- Lead. Two earthquakes struck north-western Venezuela 39 seconds apart on 24 June, killing at least 235 people and injuring more than 4,300 in the country’s worst seismic event since 1900.
- Fact. The 7.5 magnitude mainshock destroyed over 100 buildings in the coastal state of La Guaira, damaged the Caracas airport, and forced a shutdown of the capital’s gas network and metro.
- Stake. Venezuela’s political and economic fragility complicates a rescue operation now drawing teams from over 40 countries, even as the confirmed missing count exceeds 40,000.
A double blow in 39 seconds
At 18:04 local time on 24 June, a 7.2 magnitude foreshock struck near San Felipe in Yaracuy state, hitting the corridor between the Andes foothills and the Caribbean coast. Thirty-nine seconds later a 7.5 magnitude mainshock followed at a shallower depth of 10 kilometres, delivering a sustained assault residents described as unlike anything they had felt before. According to the US Geological Survey, the sequence was Venezuela’s most powerful seismic event since a magnitude 7.7 struck in 1900.
The coastal state of La Guaira bore the heaviest losses. More than 100 buildings collapsed there, and the state’s main airport — the primary entry point for Caracas — sustained structural damage that closed runways to commercial traffic. In the capital itself, the municipalities of Los Palos Grandes and Altamira recorded dozens of building failures, while the Caracas Metro suspended all services as engineers assessed track integrity. The affected states also include Trujillo, Carabobo, Aragua and Miranda.
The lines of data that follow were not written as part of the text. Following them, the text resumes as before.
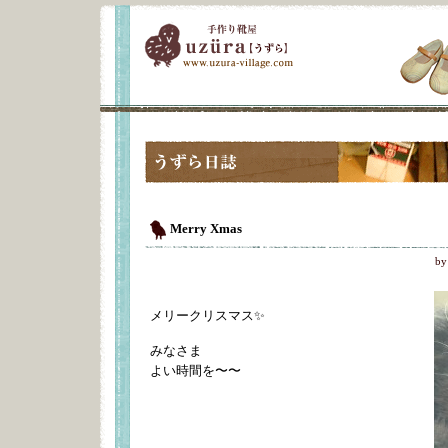
Merry Xmas
b
メリークリスマス✨
みなさま
よい時間を〜〜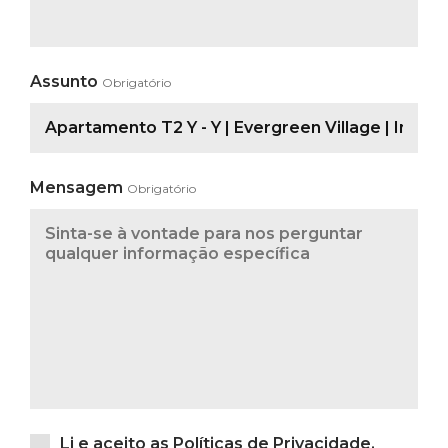
Assunto
Obrigatório
Mensagem
Obrigatório
Li e aceito as
Políticas de Privacidade
.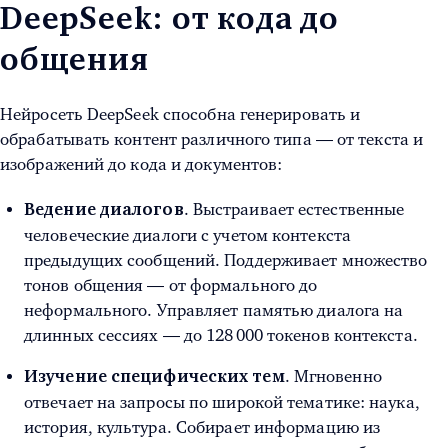
DeepSeek: от кода до
общения
Нейросеть DeepSeek способна генерировать и
обрабатывать контент различного типа — от текста и
изображений до кода и документов:
. Выстраивает естественные
Ведение диалогов
человеческие диалоги с учетом контекста
предыдущих сообщений. Поддерживает множество
тонов общения — от формального до
неформального. Управляет памятью диалога на
длинных сессиях — до 128 000 токенов контекста.
. Мгновенно
Изучение специфических тем
отвечает на запросы по широкой тематике: наука,
история, культура. Собирает информацию из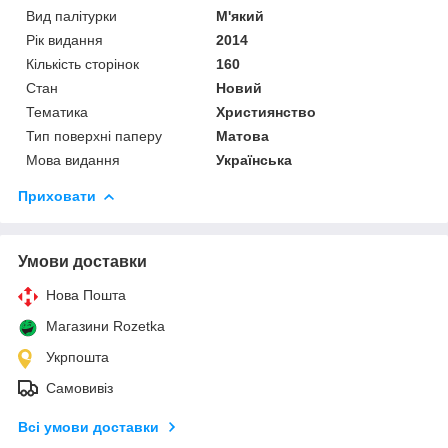
Вид палітурки
М'який
Рік видання
2014
Кількість сторінок
160
Стан
Новий
Тематика
Християнство
Тип поверхні паперу
Матова
Мова видання
Українська
Приховати
Умови доставки
Нова Пошта
Магазини Rozetka
Укрпошта
Самовивіз
Всі умови доставки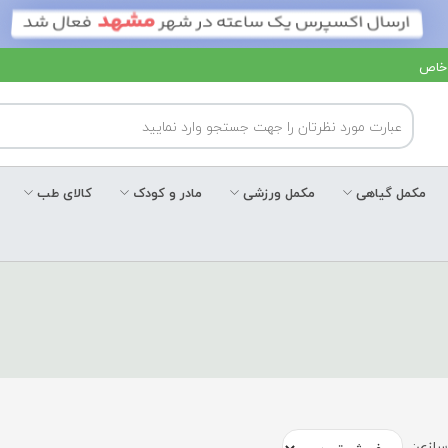
 خاص
مکمل گیاهی
مکمل ورزشی
مادر و کودک
کالای طب
ازی: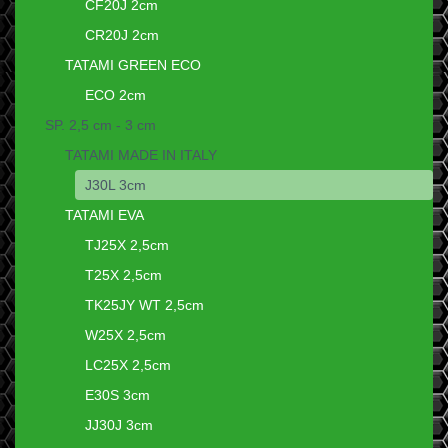
CF20J 2cm
CR20J 2cm
TATAMI GREEN ECO
ECO 2cm
SP. 2,5 cm - 3 cm
TATAMI MADE IN ITALY
J30L 3cm
TATAMI EVA
TJ25X 2,5cm
T25X 2,5cm
TK25JY WT 2,5cm
W25X 2,5cm
LC25X 2,5cm
E30S 3cm
JJ30J 3cm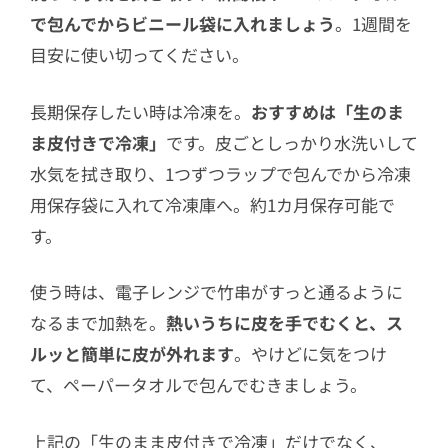
で包んでからビニール袋に入れましょう
。1週間を
目安に使い切ってください。
長期保存したい時は冷凍を。
おすすめは「生のま
ま皮付きで冷凍」
です。皮ごとしっかり水洗いして
水気を拭き取り、1つずつラップで包んでから冷凍
用保存袋に入れて冷凍庫へ。約1カ月保存可能で
す。
使う時は、電子レンジで竹串がすっと通るように
なるまで加熱を。
熱いうちに皮を手でむくと、ス
ルッと簡単に皮が外れます
。やけどに気をつけ
て、ペーパータオルで包んでむきましょう。
上記の「生のまま皮付きで冷凍」だけでなく、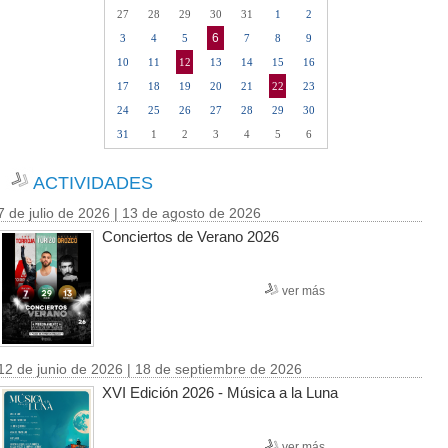
27
28
29
30
31
1
2
6
3
4
5
7
8
9
10
11
12
13
14
15
16
17
18
19
20
21
22
23
24
25
26
27
28
29
30
31
1
2
3
4
5
6
ACTIVIDADES
7 de julio de 2026 | 13 de agosto de 2026
Conciertos de Verano 2026
ver más
12 de junio de 2026 | 18 de septiembre de 2026
XVI Edición 2026 - Música a la Luna
ver más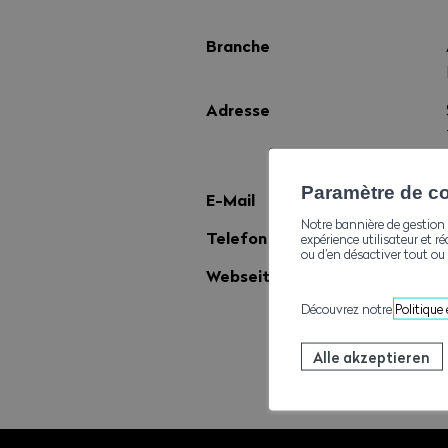
Branche
Adresse
Paramètre de con
E-Mail
Notre bannière de gestion 
Telefon
expérience utilisateur et ré
ou d’en désactiver tout ou 
Webseite
Découvrez notre
Politique
Alle akzeptieren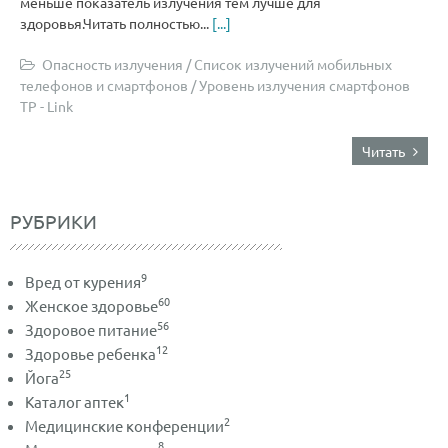
меньше показатель излучения тем лучше для
здоровья.Читать полностью...
[...]
Опасность излучения
/
Список излучений мобильных
телефонов и смартфонов
/
Уровень излучения смартфонов
TP - Link
Читать
РУБРИКИ
9
Вред от курения
60
Женское здоровье
56
Здоровое питание
12
Здоровье ребенка
25
Йога
1
Каталог аптек
2
Медицинские конференции
8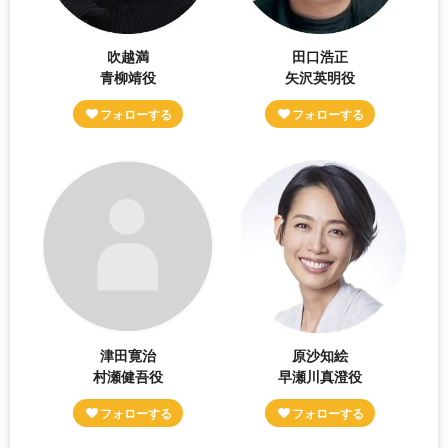
吹越満
田口浩正
青柳靖役
矢沢英明役
津田寛治
原沙知絵
村瀬健吾役
早瀬川真澄役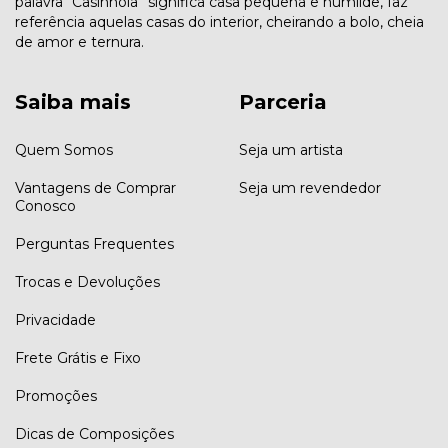
palavra “Casinhola” significa casa pequena e humilde, faz
referência aquelas casas do interior, cheirando a bolo, cheia
de amor e ternura.
Saiba mais
Parceria
Quem Somos
Seja um artista
Vantagens de Comprar
Seja um revendedor
Conosco
Perguntas Frequentes
Trocas e Devoluções
Privacidade
Frete Grátis e Fixo
Promoções
Dicas de Composições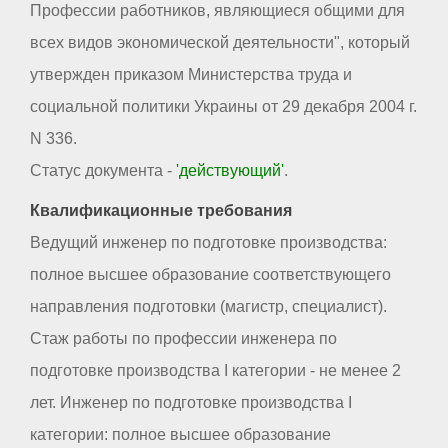
Профессии работников, являющиеся общими для
всех видов экономической деятельности", который
утвержден приказом Министерства труда и
социальной политики Украины от 29 декабря 2004 г.
N 336.
Статус документа -
'действующий'
.
Квалификационные требования
Ведущий инженер по подготовке производства:
полное высшее образование соответствующего
направления подготовки (магистр, специалист).
Стаж работы по профессии инженера по
подготовке производства I категории - не менее 2
лет. Инженер по подготовке производства I
категории: полное высшее образование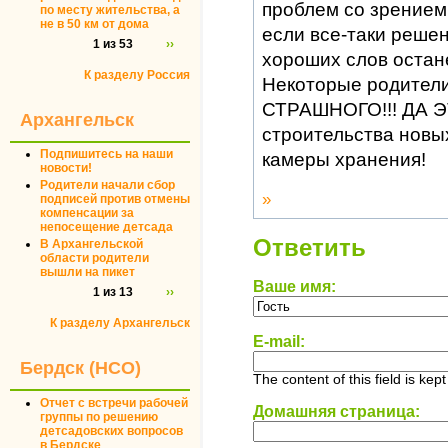
проблем со зрением!
по месту жительства, а
не в 50 км от дома
если все-таки решен
1 из 53
››
хороших слов остане
К разделу Россия
Некоторые родители
СТРАШНОГО!!! ДА Э
Архангельск
строительства новы
Подпишитесь на наши
камеры хранения!
новости!
Родители начали сбор
»
подписей против отмены
компенсации за
непосещение детсада
Ответить
В Архангельской
области родители
вышли на пикет
Ваше имя:
1 из 13
››
К разделу Архангельск
E-mail:
Бердск (НСО)
The content of this field is kep
Отчет с встречи рабочей
Домашняя страница:
группы по решению
детсадовских вопросов
в Бердске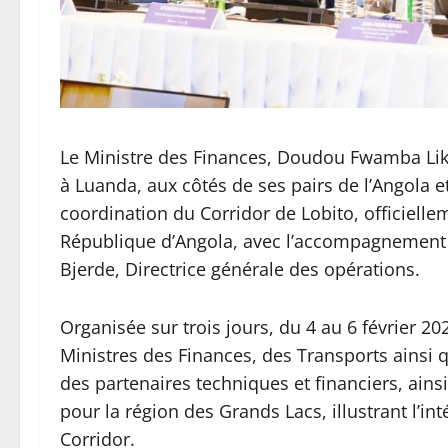
Le Ministre des Finances, Doudou Fwamba Likun
à Luanda, aux côtés de ses pairs de l’Angola e
coordination du Corridor de Lobito, officiell
République d’Angola, avec l’accompagnement
Bjerde, Directrice générale des opérations.
Organisée sur trois jours, du 4 au 6 février 20
Ministres des Finances, des Transports ainsi 
des partenaires techniques et financiers, ain
pour la région des Grands Lacs, illustrant l’in
Corridor.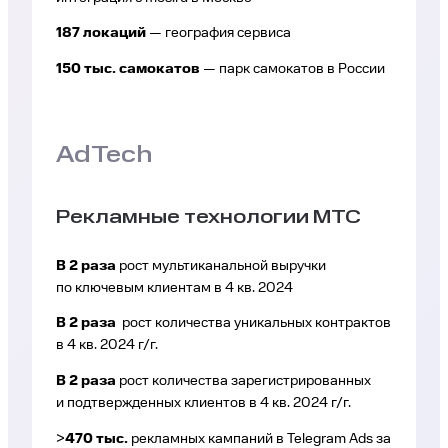
187 локаций
— география сервиса
150 тыс. самокатов
— парк самокатов в России
AdTech
Рекламные технологии МТС
В 2 раза
рост мультиканальной выручки
по ключевым клиентам в 4 кв. 2024
В 2 раза
рост количества уникальных контрактов
в 4 кв. 2024 г/г.
В 2 раза
рост количества зарегистрированных
и подтвержденных клиентов в 4 кв. 2024 г/г.
>
470 тыс.
рекламных кампаний в Telegram Ads за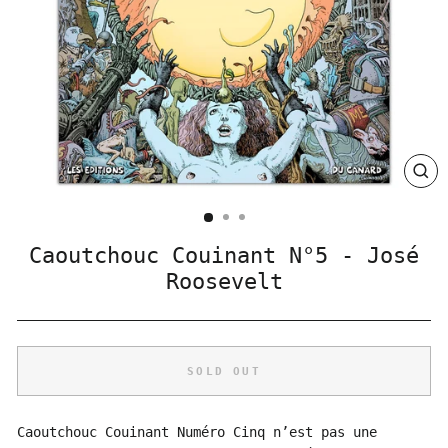
CLO
(ES
Caoutchouc Couinant N°5 - José
Roosevelt
SOLD OUT
Caoutchouc Couinant Numéro Cinq n’est pas une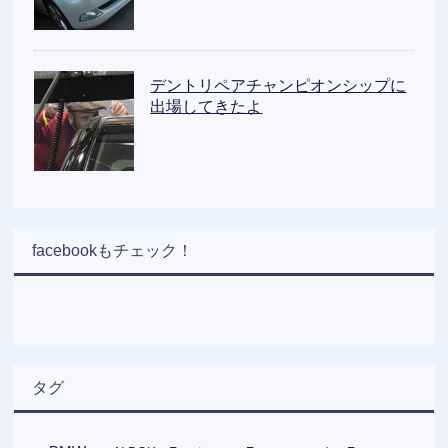
デントリペアチャンピオンシップに
出場してきたよ
facebookもチェック！
タグ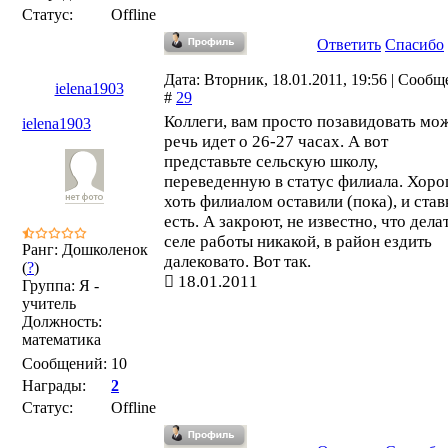
Статус:
Offline
Ответить
Спасибо
Дата: Вторник, 18.01.2011, 19:56 | Сооб
ielena1903
#
29
Коллеги, вам просто позавидовать мо
ielena1903
речь идет о 26-27 часах. А вот
представьте сельскую школу,
переведенную в статус филиала. Хоро
хоть филиалом оставили (пока), и став
есть. А закроют, не известно, что делат
селе работы никакой, в район ездить
Ранг: Дошколенок
далековато. Вот так.
(
?
)
18.01.2011
Группа: Я -
учитель
Должность:
математика
Сообщений:
10
Награды:
2
Статус:
Offline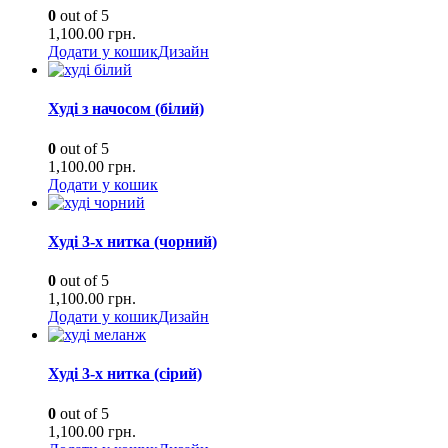
0
out of 5
1,100.00
грн.
Додати у кошик
Дизайн
Худі з начосом (білий)
0
out of 5
1,100.00
грн.
Додати у кошик
Худі 3-х нитка (чорний)
0
out of 5
1,100.00
грн.
Додати у кошик
Дизайн
Худі 3-х нитка (сірий)
0
out of 5
1,100.00
грн.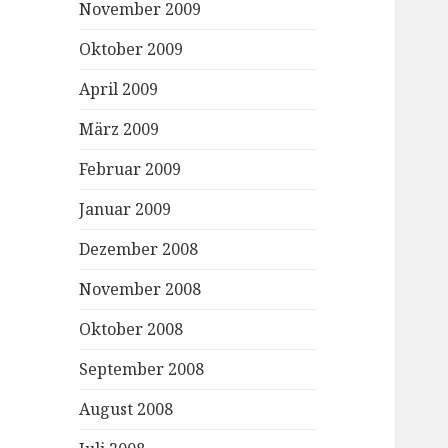
November 2009
Oktober 2009
April 2009
März 2009
Februar 2009
Januar 2009
Dezember 2008
November 2008
Oktober 2008
September 2008
August 2008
A government managing a catastrophe
Acting President Delcy Rodríguez declared a state of emergency and ordered the gas network shut down to prevent secondary explosions. Field hospitals were deployed through the armed forces, and schools across the affected region were closed indefinitely. The government announced a $200 million reconstruction fund, though the source of that financing was not confirmed in official statements.
Venezuela’s National Assembly president put the confirmed death toll at 235 killed and more than 4,300 injured, with over 40,000 people listed as missing — a figure that has not been independently verified and may reflect overlapping records across different registries. The USGS PAGER casualty model placed the plausible range significantly higher, though Venezuelan authorities have not publicly referenced that projection.
The scale of destruction is already drawing regional comparisons. A June earthquake off Mindanao in the Philippines also triggered tsunami warnings and a major international response, though Venezuela’s event is larger in both magnitude and early casualty counts.
International rescue effort assembles
More than 40 governments and organisations moved within hours to offer assistance. France dispatched 85 rescue specialists; Switzerland committed 80 workers; Chile sent 37 fire department rescuers; and FEMA deployed task forces from the United States. Spain, Germany, the Netherlands and Canada also announced teams. The IMF confirmed a $200 million emergency disbursement — the first significant multilateral financial support Venezuela has received in years.
Delivery faces complications. La Guaira’s airport damage limits air cargo capacity at the main coastal gateway. Roads through the Caracas–La Guaira mountain corridor face landslide risk following ground disruption from the mainshock. Aid agencies operating in Venezuela have previously encountered access difficulties tied to the country’s governance environment, and those conditions have not changed with the earthquake.